Jumana Saleheen: The trajectories for the euro area and the United Kingdom economies have played out largely as we envisioned in the Vanguard Economic and Market Outlook for 2023. High inflation has required higher central bank policy interest rates and has constrained growth.
What has surprised us is the degree of resilience we’ve seen, especially in the labor markets and inflation. Inflation has been stickier than we expected and has required the European Central Bank and the Bank of England to raise policy interest rates higher than we had anticipated.
Inflation has been especially sticky in the United Kingdom. Headline inflation appears to have peaked now, despite troubling high food prices, but core inflation has continued to rise higher, driven by persistently strong demand for services amid relatively high wage growth.
In the euro area, the war in Ukraine sent energy prices soaring last year. That has taken a toll on the region, sending the euro area into recession in the first quarter of 2023. However, the fall in natural gas prices since the start of this year to levels seen around 18 months ago has been welcome news. It has boosted optimism and resilience in the near-term economic outlook for both the euro area and the U.K.

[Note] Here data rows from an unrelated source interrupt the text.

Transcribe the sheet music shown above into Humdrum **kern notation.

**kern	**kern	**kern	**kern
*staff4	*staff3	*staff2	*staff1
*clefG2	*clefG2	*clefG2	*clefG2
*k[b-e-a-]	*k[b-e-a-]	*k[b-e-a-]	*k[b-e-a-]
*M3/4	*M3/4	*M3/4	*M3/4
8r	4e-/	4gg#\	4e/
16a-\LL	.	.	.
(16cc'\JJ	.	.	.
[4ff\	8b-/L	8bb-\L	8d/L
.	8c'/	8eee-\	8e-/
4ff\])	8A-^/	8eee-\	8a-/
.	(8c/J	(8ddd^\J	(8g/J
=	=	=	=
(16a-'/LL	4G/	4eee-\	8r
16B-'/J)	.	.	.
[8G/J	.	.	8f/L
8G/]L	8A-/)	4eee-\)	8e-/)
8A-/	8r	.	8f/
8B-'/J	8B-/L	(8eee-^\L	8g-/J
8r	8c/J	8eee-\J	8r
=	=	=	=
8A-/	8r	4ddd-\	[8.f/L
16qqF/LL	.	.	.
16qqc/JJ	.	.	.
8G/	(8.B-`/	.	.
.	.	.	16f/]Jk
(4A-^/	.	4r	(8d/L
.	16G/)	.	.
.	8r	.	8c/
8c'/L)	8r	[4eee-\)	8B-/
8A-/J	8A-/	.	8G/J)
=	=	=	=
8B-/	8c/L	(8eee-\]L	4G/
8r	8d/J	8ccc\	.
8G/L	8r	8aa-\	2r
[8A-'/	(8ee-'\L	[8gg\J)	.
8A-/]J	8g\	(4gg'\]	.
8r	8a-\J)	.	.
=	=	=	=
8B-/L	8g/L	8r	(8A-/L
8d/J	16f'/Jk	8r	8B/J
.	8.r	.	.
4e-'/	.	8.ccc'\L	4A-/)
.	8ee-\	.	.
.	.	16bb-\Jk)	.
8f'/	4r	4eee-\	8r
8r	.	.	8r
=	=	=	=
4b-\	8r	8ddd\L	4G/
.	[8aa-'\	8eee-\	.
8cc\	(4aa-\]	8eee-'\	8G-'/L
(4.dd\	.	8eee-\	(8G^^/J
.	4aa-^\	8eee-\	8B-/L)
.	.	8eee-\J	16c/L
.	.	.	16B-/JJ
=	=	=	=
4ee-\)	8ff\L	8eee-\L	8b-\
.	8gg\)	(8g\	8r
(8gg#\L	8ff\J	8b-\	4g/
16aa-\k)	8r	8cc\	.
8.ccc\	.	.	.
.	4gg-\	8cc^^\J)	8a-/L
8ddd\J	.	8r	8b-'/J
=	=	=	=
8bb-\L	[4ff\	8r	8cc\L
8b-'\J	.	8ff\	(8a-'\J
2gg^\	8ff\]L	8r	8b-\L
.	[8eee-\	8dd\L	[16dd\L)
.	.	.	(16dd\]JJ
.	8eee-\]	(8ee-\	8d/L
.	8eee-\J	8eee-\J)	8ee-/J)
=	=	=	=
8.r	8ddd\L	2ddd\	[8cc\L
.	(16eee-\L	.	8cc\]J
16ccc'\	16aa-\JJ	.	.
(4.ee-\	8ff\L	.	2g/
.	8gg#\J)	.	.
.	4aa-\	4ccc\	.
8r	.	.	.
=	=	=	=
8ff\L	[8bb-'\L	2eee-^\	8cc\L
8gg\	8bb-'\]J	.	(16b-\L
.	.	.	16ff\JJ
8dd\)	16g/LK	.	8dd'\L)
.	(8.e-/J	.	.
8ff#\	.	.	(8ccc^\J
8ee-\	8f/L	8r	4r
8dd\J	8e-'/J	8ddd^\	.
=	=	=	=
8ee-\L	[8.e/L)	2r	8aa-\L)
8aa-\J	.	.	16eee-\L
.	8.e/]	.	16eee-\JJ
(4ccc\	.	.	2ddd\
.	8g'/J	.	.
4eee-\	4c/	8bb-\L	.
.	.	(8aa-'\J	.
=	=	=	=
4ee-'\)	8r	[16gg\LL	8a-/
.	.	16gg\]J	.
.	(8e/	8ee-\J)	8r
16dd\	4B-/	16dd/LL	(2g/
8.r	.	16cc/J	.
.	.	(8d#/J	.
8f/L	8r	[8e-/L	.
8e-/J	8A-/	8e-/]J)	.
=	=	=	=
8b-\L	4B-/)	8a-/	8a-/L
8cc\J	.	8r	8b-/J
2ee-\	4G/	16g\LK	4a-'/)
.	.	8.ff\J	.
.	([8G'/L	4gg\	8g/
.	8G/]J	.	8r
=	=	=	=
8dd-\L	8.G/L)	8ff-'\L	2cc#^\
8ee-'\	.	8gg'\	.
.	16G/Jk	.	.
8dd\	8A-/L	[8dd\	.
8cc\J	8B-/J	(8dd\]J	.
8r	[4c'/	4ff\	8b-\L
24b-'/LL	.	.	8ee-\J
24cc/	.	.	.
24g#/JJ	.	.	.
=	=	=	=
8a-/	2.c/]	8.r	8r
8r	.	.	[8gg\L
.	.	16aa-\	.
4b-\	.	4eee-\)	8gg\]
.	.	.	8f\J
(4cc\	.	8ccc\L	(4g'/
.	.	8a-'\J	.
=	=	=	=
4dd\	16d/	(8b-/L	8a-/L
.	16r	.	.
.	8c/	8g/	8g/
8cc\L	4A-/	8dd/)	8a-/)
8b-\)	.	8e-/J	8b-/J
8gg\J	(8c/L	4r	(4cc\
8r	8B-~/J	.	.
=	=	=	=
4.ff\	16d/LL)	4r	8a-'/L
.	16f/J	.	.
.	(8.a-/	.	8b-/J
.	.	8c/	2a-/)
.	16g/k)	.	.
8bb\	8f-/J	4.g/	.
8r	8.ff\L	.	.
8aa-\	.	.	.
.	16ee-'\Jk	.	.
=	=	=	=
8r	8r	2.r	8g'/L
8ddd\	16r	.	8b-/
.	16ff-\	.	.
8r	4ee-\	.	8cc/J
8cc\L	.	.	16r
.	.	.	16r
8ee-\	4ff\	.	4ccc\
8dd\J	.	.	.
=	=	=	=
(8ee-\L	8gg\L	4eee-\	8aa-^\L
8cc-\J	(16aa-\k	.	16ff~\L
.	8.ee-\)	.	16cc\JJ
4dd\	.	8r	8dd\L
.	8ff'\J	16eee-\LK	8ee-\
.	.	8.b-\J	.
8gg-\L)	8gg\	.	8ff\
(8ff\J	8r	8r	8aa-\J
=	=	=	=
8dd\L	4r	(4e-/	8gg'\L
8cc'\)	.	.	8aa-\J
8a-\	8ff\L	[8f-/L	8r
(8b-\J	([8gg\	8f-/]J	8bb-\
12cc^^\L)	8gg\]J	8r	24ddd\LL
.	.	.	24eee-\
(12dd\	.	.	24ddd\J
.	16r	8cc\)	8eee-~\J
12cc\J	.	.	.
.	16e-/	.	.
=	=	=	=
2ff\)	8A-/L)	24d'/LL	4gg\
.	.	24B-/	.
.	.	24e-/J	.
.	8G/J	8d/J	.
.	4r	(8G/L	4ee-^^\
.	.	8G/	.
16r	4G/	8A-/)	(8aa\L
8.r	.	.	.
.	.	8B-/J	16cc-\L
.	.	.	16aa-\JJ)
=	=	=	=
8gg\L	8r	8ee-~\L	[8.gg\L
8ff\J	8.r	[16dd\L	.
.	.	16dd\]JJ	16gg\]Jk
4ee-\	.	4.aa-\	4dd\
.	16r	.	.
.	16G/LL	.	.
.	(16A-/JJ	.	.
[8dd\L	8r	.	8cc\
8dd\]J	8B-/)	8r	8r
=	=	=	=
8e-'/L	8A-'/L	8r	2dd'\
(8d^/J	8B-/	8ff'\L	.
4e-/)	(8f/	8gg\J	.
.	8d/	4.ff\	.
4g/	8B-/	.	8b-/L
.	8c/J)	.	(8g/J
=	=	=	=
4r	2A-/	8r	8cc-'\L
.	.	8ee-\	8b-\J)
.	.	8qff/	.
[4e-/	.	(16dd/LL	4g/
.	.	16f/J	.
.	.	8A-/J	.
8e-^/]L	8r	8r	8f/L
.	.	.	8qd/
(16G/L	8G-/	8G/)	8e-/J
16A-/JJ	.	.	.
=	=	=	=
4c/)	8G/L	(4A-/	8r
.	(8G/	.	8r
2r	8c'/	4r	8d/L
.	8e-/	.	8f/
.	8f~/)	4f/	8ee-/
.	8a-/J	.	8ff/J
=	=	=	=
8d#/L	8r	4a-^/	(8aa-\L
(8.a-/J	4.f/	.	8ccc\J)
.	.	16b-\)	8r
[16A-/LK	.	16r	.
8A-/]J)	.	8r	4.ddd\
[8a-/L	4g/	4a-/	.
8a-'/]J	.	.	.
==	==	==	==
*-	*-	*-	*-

But the inflation challenges remain, and the interest rate increases required to get inflation back to target are likely to weigh on growth from this point onwards. We don’t anticipate interest rate cuts until well into 2024 in either the euro area or the U.K.
And that’s because it takes time for those higher interest rates to effectively reduce demand by limiting the amount of money and credit in an economy. In areas including the U.K. mortgage market, this transmission is taking longer than in previous cycles. But make no mistake, the transmission of monetary policy is happening slowly but surely. Labor markets are starting to show signs of loosening across Europe.
The inflation outlook brightens through 2024. We see both headline and core inflation falling back towards ECB and Bank of England target levels, allowing for a loosening of interest rates and supporting a modest pickup in growth.